Lost it by stumbling around on offense to a season-low 10 points.
Hate the Steelers if you will.
Curse them.
Gnash your teeth at them.
But understand that they’re not stupid, and if the other team wants to give them chance after chance in the biggest game of the year, they will take those chances and go home with the Vince Lombardi Trophy.
Tom Sorensen Charlotte Observer
Seahawks not ready
Sometimes a team steps onto the grandest stage in U.S. sports and, in front of a national and international audience of millions, it shines. Other times it fills space between expensive commercials.
Seattle filled space Sunday.
The best team in the NFC all season, the Seahawks came undone. Every time they appeared to remember who they were, they gave up a huge play, or turned the ball over, or committed a penalty, or committed a marginal, almost imaginary, penalty.

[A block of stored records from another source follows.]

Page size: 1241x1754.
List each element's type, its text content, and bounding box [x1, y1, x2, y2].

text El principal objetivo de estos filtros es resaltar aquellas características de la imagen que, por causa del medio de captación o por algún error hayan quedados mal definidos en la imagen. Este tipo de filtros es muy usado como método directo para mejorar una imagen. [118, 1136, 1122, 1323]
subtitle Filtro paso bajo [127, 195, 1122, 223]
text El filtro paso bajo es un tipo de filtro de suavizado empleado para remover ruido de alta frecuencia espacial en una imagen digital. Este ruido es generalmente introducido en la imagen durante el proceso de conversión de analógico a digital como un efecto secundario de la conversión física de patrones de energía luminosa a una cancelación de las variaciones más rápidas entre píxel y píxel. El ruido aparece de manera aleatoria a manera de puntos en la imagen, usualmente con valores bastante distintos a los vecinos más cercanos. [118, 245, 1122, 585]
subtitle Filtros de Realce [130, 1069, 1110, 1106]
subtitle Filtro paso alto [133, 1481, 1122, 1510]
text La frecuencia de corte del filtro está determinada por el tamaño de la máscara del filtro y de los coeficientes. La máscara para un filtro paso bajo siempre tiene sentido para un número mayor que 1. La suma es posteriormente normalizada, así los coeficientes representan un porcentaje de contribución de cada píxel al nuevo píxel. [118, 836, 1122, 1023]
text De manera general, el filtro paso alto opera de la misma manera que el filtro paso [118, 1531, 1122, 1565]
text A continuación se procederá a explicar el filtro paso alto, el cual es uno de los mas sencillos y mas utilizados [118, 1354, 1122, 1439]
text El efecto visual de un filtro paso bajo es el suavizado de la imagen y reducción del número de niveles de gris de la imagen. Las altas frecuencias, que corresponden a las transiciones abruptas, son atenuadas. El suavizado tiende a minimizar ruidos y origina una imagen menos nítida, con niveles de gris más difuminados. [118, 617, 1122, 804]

Jason Whitlock Kansas City Star
Referees were brutal
What crime-ridden, boarded-building, automotive-industry-ravaged, snowy Detroit couldn’t do, an NFL officiating crew pulled off with relative ease in front of plenty of bored-silly football fans inside beautiful Ford Field.
Sports’ and television’s most indestructible beast – the Super Bowl – met its match in the 40th playing of the game the world stops to watch.
The inevitable finally happened. A group of middle-aged executives trying to keep pace with a group of highly trained 20-something athletes destroyed America’s sports holiday.
Pittsburgh’s one-for-the-thumb Super Bowl will be remembered as the game when physically overmatched referees and heads-buried NFL executives flipped non-Steelers fans an XL middle finger.